We also noticed positive correlations among the perceptions of depression, anxiety, and stress. Previous studies have proposed that perceived stress, anxiety, and depression are strongly correlated with pregnancy [51, 52]. Several comorbidities may exist among maternal mental disorders. Dindo et al. found high rates of co-occurrence of anxiety and stress disorders in women with depression [53]. Because of this increasing emphasis on screening for comorbidities during pregnancy, it is necessary to further study depression, stress, and anxiety as comorbidities as well.

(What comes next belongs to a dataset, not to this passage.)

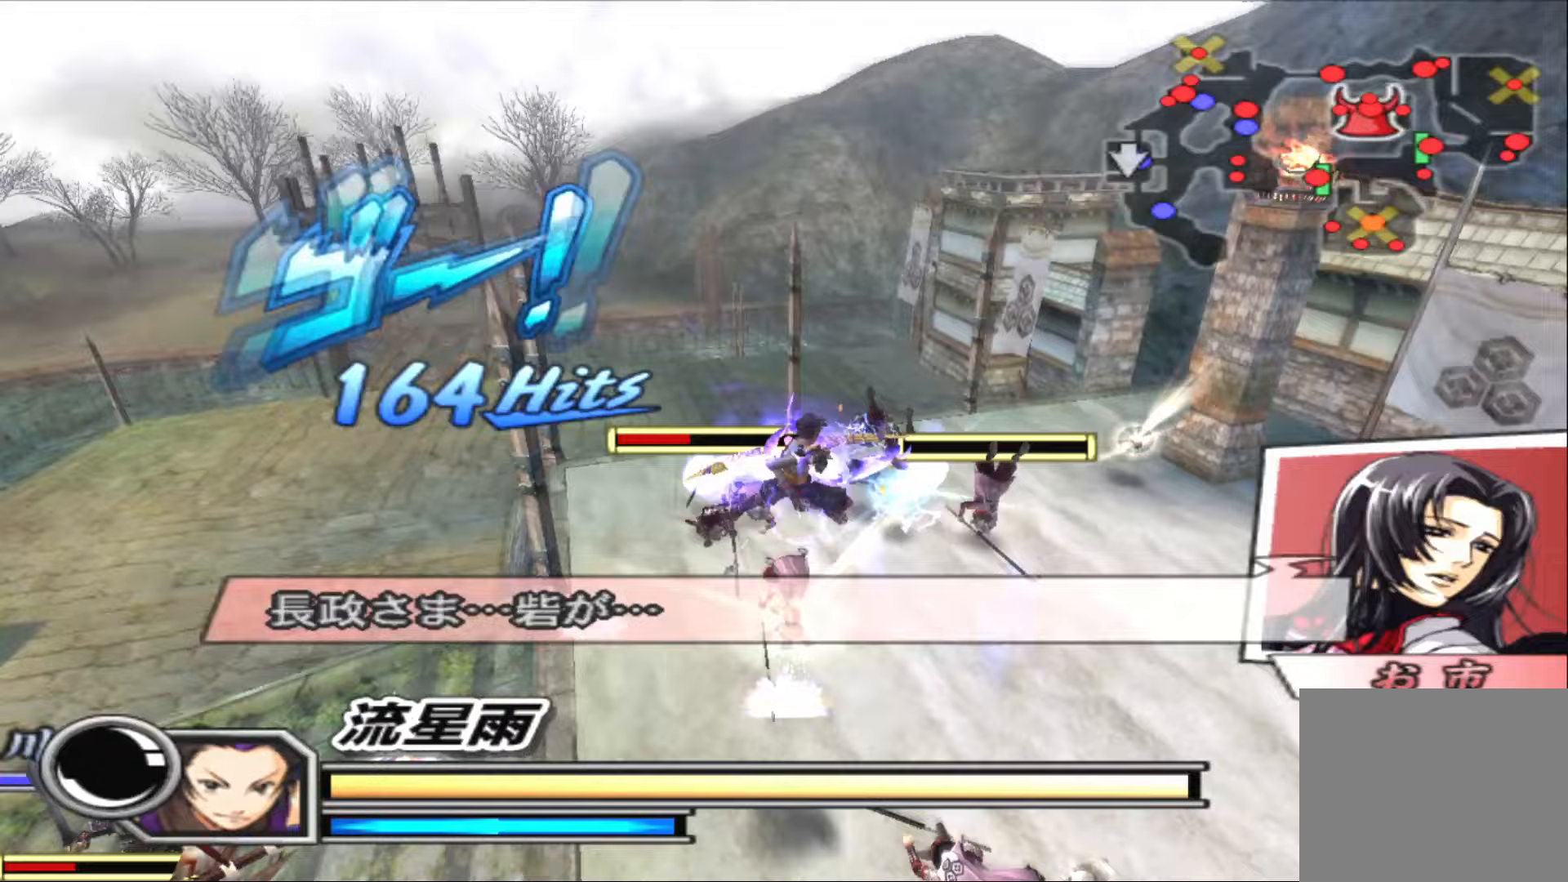
{"buttons": ["TRIANGLE"], "left_stick": "left", "right_stick": "center", "events": [[100, "TRIANGLE", "down"], [200, "TRIANGLE", "up"], [283, "TRIANGLE", "down"], [383, "TRIANGLE", "up"], [467, "TRIANGLE", "down"]]}
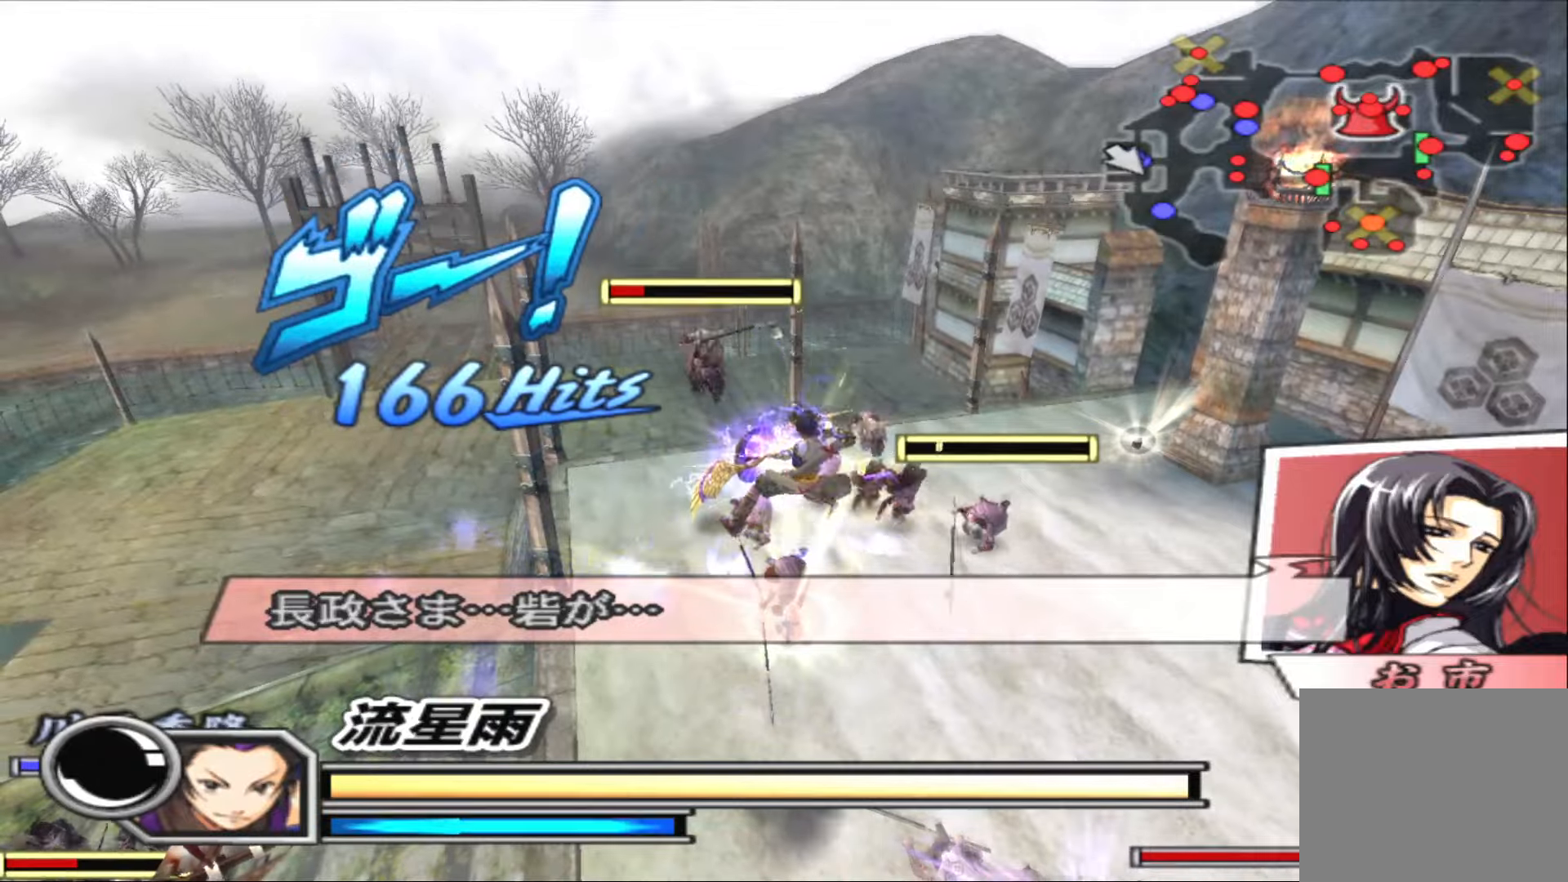
{"buttons": [], "left_stick": "left", "right_stick": "center", "events": [[67, "TRIANGLE", "up"], [150, "TRIANGLE", "down"], [250, "TRIANGLE", "up"], [317, "TRIANGLE", "down"], [417, "TRIANGLE", "up"]]}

To the best of our knowledge, this study included the largest sample to date to explore the relationship among the pre-pregnancy BMI, GWG, and maternal mental health in the Chinese population. However, our study has some limitations. First,although the weight during pregnancy was measured using professional measuring machines, the pre-pregnancy weight was self-reported; this may have led to some potential misclassification. Second, some major complications, such as gestational diabetes mellitus, hypertension disorders, and thyroid dysfunction, were not evaluated in our study, even though these are important confounders in the evaluation of maternal mental disorders. Finally, assessments of mental health were derived from self-reported questionnaires, which may be susceptible to measurement bias.

Conclusion

This large prospective cohort study demonstrated that women with normal weight before pregnancy are more likely to have anxiety symptoms if they gain too much weight during pregnancy. However, our findings did not indicate a strong association between the pre-pregnancy BMI and the perinatal psychological status. Instead, our findings suggest that excessive GWG is associated with antenatal anxiety,in women with a normal pre-pregnancy weight. Thus, such women should receive sufficient attention and health guidance, because poor weight control during pregnancy might aggravate their anxiety symptoms. More than 50% of the women in our study did not meet the IOM standards for adequate GWG. In the future, larger longitudinal studies are needed to explore the biological mechanisms linking GWG with maternal mental health. Screening and interventions should be performed to identify women at a high risk of excess GWG relatively early in pregnancy to prevent the occurrence of mental disorders.